[Stored items]:
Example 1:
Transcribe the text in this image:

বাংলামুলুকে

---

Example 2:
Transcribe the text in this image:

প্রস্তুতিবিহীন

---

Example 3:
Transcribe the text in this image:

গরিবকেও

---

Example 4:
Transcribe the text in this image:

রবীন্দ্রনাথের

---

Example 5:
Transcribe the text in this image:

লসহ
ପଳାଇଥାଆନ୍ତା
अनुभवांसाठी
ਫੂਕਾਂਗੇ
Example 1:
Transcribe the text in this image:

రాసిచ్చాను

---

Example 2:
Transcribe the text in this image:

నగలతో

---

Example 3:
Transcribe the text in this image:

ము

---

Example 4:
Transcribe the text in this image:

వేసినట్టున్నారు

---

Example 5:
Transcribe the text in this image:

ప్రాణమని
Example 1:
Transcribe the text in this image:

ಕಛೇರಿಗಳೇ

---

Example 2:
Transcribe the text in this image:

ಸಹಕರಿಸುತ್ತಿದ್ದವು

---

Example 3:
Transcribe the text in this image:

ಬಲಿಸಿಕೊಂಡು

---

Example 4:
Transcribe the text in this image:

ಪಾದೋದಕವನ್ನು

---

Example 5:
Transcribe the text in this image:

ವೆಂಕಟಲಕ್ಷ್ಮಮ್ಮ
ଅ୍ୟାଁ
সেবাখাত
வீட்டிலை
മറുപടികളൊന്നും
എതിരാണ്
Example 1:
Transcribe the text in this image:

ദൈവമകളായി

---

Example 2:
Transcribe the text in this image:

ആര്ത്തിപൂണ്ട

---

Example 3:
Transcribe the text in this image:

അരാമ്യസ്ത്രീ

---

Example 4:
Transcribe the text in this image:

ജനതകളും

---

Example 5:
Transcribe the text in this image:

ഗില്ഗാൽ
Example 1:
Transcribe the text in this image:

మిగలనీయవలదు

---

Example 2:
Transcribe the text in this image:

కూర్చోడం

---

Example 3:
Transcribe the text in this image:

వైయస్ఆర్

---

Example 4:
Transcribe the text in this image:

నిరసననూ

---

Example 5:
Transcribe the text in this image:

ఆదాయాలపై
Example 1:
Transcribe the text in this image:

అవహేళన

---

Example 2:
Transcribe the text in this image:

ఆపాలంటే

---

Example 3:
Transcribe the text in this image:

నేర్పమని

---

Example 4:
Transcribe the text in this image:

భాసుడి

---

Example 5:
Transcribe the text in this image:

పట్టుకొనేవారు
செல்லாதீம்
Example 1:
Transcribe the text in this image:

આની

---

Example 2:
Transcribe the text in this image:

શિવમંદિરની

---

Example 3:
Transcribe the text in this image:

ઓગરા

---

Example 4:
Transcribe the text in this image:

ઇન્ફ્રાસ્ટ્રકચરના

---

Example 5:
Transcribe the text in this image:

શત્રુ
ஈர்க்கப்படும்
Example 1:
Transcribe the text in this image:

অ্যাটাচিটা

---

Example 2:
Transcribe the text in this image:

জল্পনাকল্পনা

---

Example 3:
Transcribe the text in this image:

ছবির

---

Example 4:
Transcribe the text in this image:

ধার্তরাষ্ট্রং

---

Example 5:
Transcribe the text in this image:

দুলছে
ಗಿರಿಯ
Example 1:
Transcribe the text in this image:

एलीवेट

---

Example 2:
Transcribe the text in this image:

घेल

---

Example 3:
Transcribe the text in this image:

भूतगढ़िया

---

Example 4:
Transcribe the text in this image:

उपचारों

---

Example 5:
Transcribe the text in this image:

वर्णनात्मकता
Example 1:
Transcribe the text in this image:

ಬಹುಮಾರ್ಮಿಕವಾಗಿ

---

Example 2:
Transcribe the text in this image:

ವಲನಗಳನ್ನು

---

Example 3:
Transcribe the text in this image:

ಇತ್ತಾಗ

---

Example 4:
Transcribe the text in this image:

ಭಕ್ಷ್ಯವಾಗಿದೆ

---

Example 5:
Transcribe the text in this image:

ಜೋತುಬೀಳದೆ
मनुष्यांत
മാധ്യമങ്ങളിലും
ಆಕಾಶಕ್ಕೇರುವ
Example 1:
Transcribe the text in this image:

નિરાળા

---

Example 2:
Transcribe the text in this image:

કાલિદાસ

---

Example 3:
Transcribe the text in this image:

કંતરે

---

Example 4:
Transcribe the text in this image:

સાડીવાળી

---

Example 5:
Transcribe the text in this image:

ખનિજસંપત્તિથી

[YOUR ASSIGNMENT]: Would it be possible to reproduce all the entries exactly as they appear above?

[WRITTEN RESPONSE]:
Example 1:
Transcribe the text in this image:

বাংলামুলুকে

---

Example 2:
Transcribe the text in this image:

প্রস্তুতিবিহীন

---

Example 3:
Transcribe the text in this image:

গরিবকেও

---

Example 4:
Transcribe the text in this image:

রবীন্দ্রনাথের

---

Example 5:
Transcribe the text in this image:

লসহ
ପଳାଇଥାଆନ୍ତା
अनुभवांसाठी
ਫੂਕਾਂਗੇ
Example 1:
Transcribe the text in this image:

రాసిచ్చాను

---

Example 2:
Transcribe the text in this image:

నగలతో

---

Example 3:
Transcribe the text in this image:

ము

---

Example 4:
Transcribe the text in this image:

వేసినట్టున్నారు

---

Example 5:
Transcribe the text in this image:

ప్రాణమని
Example 1:
Transcribe the text in this image:

ಕಛೇರಿಗಳೇ

---

Example 2:
Transcribe the text in this image:

ಸಹಕರಿಸುತ್ತಿದ್ದವು

---

Example 3:
Transcribe the text in this image:

ಬಲಿಸಿಕೊಂಡು

---

Example 4:
Transcribe the text in this image:

ಪಾದೋದಕವನ್ನು

---

Example 5:
Transcribe the text in this image:

ವೆಂಕಟಲಕ್ಷ್ಮಮ್ಮ
ଅ୍ୟାଁ
সেবাখাত
வீட்டிலை
മറുപടികളൊന്നും
എതിരാണ്
Example 1:
Transcribe the text in this image:

ദൈവമകളായി

---

Example 2:
Transcribe the text in this image:

ആര്ത്തിപൂണ്ട

---

Example 3:
Transcribe the text in this image:

അരാമ്യസ്ത്രീ

---

Example 4:
Transcribe the text in this image:

ജനതകളും

---

Example 5:
Transcribe the text in this image:

ഗില്ഗാൽ
Example 1:
Transcribe the text in this image:

మిగలనీయవలదు

---

Example 2:
Transcribe the text in this image:

కూర్చోడం

---

Example 3:
Transcribe the text in this image:

వైయస్ఆర్

---

Example 4:
Transcribe the text in this image:

నిరసననూ

---

Example 5:
Transcribe the text in this image:

ఆదాయాలపై
Example 1:
Transcribe the text in this image:

అవహేళన

---

Example 2:
Transcribe the text in this image:

ఆపాలంటే

---

Example 3:
Transcribe the text in this image:

నేర్పమని

---

Example 4:
Transcribe the text in this image:

భాసుడి

---

Example 5:
Transcribe the text in this image:

పట్టుకొనేవారు
செல்லாதீம்
Example 1:
Transcribe the text in this image:

આની

---

Example 2:
Transcribe the text in this image:

શિવમંદિરની

---

Example 3:
Transcribe the text in this image:

ઓગરા

---

Example 4:
Transcribe the text in this image:

ઇન્ફ્રાસ્ટ્રકચરના

---

Example 5:
Transcribe the text in this image:

શત્રુ
ஈர்க்கப்படும்
Example 1:
Transcribe the text in this image:

অ্যাটাচিটা

---

Example 2:
Transcribe the text in this image:

জল্পনাকল্পনা

---

Example 3:
Transcribe the text in this image:

ছবির

---

Example 4:
Transcribe the text in this image:

ধার্তরাষ্ট্রং

---

Example 5:
Transcribe the text in this image:

দুলছে
ಗಿರಿಯ
Example 1:
Transcribe the text in this image:

एलीवेट

---

Example 2:
Transcribe the text in this image:

घेल

---

Example 3:
Transcribe the text in this image:

भूतगढ़िया

---

Example 4:
Transcribe the text in this image:

उपचारों

---

Example 5:
Transcribe the text in this image:

वर्णनात्मकता
Example 1:
Transcribe the text in this image:

ಬಹುಮಾರ್ಮಿಕವಾಗಿ

---

Example 2:
Transcribe the text in this image:

ವಲನಗಳನ್ನು

---

Example 3:
Transcribe the text in this image:

ಇತ್ತಾಗ

---

Example 4:
Transcribe the text in this image:

ಭಕ್ಷ್ಯವಾಗಿದೆ

---

Example 5:
Transcribe the text in this image:

ಜೋತುಬೀಳದೆ
मनुष्यांत
മാധ്യമങ്ങളിലും
ಆಕಾಶಕ್ಕೇರುವ
Example 1:
Transcribe the text in this image:

નિરાળા

---

Example 2:
Transcribe the text in this image:

કાલિદાસ

---

Example 3:
Transcribe the text in this image:

કંતરે

---

Example 4:
Transcribe the text in this image:

સાડીવાળી

---

Example 5:
Transcribe the text in this image:

ખનિજસંપત્તિથી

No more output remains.